Collected data entries ▸

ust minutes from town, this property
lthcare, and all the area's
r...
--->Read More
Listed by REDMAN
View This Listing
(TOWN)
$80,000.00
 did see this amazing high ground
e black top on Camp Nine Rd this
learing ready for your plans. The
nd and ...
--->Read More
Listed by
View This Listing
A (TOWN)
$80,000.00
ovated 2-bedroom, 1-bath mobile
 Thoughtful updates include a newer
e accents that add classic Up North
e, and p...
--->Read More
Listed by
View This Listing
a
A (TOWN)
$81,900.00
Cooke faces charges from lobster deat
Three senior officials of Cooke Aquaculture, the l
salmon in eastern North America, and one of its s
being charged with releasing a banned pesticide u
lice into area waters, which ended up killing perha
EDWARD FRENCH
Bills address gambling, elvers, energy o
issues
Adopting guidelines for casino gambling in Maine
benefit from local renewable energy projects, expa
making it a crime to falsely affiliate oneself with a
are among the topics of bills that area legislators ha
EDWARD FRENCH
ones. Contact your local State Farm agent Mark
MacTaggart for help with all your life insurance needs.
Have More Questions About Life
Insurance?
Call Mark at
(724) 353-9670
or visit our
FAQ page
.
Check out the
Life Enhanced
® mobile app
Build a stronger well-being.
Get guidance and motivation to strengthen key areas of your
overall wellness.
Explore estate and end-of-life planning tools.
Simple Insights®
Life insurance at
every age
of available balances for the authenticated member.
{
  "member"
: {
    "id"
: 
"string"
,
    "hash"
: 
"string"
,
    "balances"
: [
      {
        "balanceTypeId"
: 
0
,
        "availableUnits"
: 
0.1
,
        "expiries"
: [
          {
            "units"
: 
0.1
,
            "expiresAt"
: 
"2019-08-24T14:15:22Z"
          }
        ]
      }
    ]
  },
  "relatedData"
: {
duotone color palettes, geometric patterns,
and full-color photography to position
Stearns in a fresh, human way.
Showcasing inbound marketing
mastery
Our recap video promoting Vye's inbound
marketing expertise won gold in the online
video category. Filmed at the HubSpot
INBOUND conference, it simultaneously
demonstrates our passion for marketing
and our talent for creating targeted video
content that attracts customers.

==

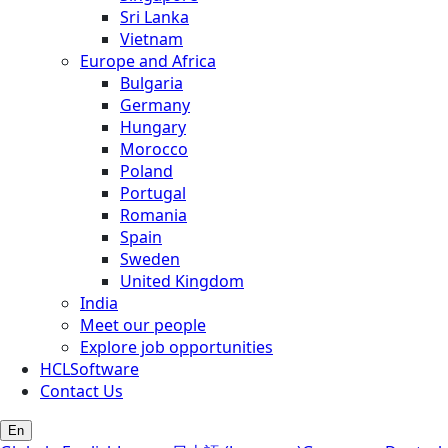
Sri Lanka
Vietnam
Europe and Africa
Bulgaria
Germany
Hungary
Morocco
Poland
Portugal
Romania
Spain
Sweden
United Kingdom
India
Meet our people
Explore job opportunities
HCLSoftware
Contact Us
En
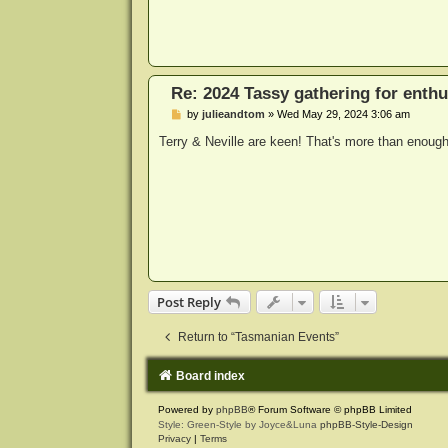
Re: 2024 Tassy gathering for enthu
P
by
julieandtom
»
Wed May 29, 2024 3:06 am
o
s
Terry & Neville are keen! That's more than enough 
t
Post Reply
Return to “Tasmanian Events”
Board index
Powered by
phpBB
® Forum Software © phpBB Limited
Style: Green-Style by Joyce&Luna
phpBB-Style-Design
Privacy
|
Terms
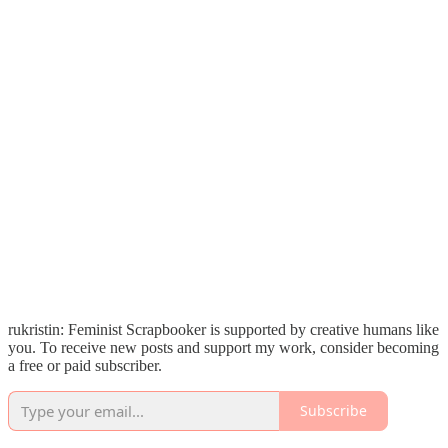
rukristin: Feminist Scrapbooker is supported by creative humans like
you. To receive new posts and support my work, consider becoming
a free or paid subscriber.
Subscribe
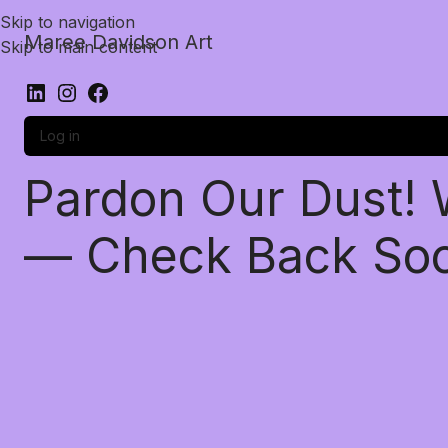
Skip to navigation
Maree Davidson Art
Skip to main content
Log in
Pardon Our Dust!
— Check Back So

About this task ▸
Copy every line of the data where "video" is found.

Solution below ▸
Our recap video promoting Vye's inbound
video category. Filmed at the HubSpot
and our talent for creating targeted video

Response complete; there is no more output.